Copie conforme de cet arrêt a été communiquée aux parties.

- 14/15 - A/3242/2025 Genève, le

la greffière :

- 15/15 - A/3242/2025 Extraits de la loi sur le Tribunal fédéral du 17 juin 2005 (LTF - RS 173.110) consultable sur le site: http://www.admin.ch/ch/f/rs/c173_110.html Recours en matière de droit public (art. 82 et ss LTF) Recours constitutionnel subsidiaire (art. 113 et ss LTF) Art. 82 Principe Le Tribunal fédéral connaît des recours :

a. contre les décisions rendues dans des causes de droit public; … Art. 83 Exceptions Le recours est irrecevable contre : …

c. les décisions en matière de droit des étrangers qui concernent :

1. l’entrée en Suisse,

2. une autorisation à laquelle ni le droit fédéral ni le droit international ne donnent droit,

3. l’admission provisoire,

4. l’expulsion fondée sur l’art. 121, al. 2, de la Constitution ou le renvoi,

5. les dérogations aux conditions d’admission,

6. la prolongation d’une autorisation frontalière, le déplacement de la résidence dans un autre canton, le changement d’emploi du titulaire d’une autorisation frontalière et la délivrance de documents de voyage aux étrangers sans pièces de légitimation;

d. les décisions en matière d’asile qui ont été rendues :

1. par le Tribunal administratif fédéral,

2. par une autorité cantonale précédente et dont l’objet porte sur une autorisation à laquelle ni le droit fédéral ni le droit international ne donnent droit; … Art. 89 Qualité pour recourir 1 A qualité pour former un recours en matière de droit public quiconque :

a. a pris part à la procédure devant l’autorité précédente ou a été privé de la possibilité de le faire;

b. est particulièrement atteint par la décision ou l’acte normatif attaqué, et

c. a un intérêt digne de protection à son annulation ou à sa modification. … Art. 95 Droit suisse Le recours peut être formé pour violation :

a. du droit fédéral;

b. du droit international;

c. de droits constitutionnels cantonaux;

d. de dispositions cantonales sur le droit de vote des citoyens ainsi que sur les élections et votations populaires;

e. du droit intercantonal.
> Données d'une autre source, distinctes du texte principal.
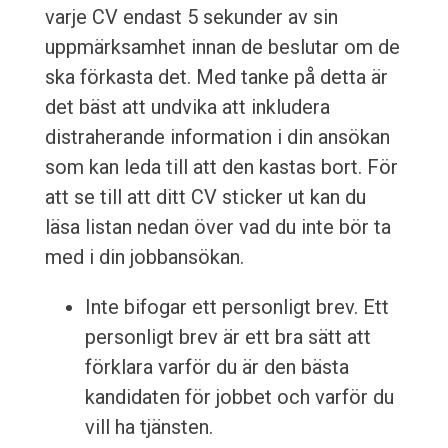
varje CV endast 5 sekunder av sin
uppmärksamhet innan de beslutar om de
ska förkasta det. Med tanke på detta är
det bäst att undvika att inkludera
distraherande information i din ansökan
som kan leda till att den kastas bort. För
att se till att ditt CV sticker ut kan du
läsa listan nedan över vad du inte bör ta
med i din jobbansökan.
Inte bifogar ett personligt brev. Ett
personligt brev är ett bra sätt att
förklara varför du är den bästa
kandidaten för jobbet och varför du
vill ha tjänsten.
Art. 100 Recours contre une décision 1 Le recours contre une décision doit être déposé devant le Tribunal fédéral dans les 30 jours qui suivent la notification de l’expédition complète. ______________________________________________ Art. 113 Principe Le Tribunal fédéral connaît des recours constitutionnels contre les décisions des autorités cantonales de dernière instance qui ne peuvent faire l’objet d’aucun recours selon les art. 72 à 89. Art. 115 Qualité pour recourir A qualité pour former un recours constitutionnel quiconque :

a. a pris part à la procédure devant l’autorité précédente ou a été privé de la possibilité de le faire et

b. a un intérêt juridique à l’annulation ou à la modification de la décision attaquée. Art. 116 Motifs de recours Le recours constitutionnel peut être formé pour violation des droits constitutionnels. Art. 100 Recours contre une décision 1 Le recours contre une décision doit être déposé devant le Tribunal fédéral dans les 30 jours qui suivent la notification de l’expédition complète. ___________________________________________

Recours ordinaire simultané (art. 119 LTF) 1 Si une partie forme contre une décision un recours ordinaire et un recours constitutionnel, elle doit déposer les deux recours dans un seul mémoire. 2 Le Tribunal fédéral statue sur les deux recours dans la même procédure. 3 Il examine les griefs invoqués selon les dispositions applicables au type de recours concerné.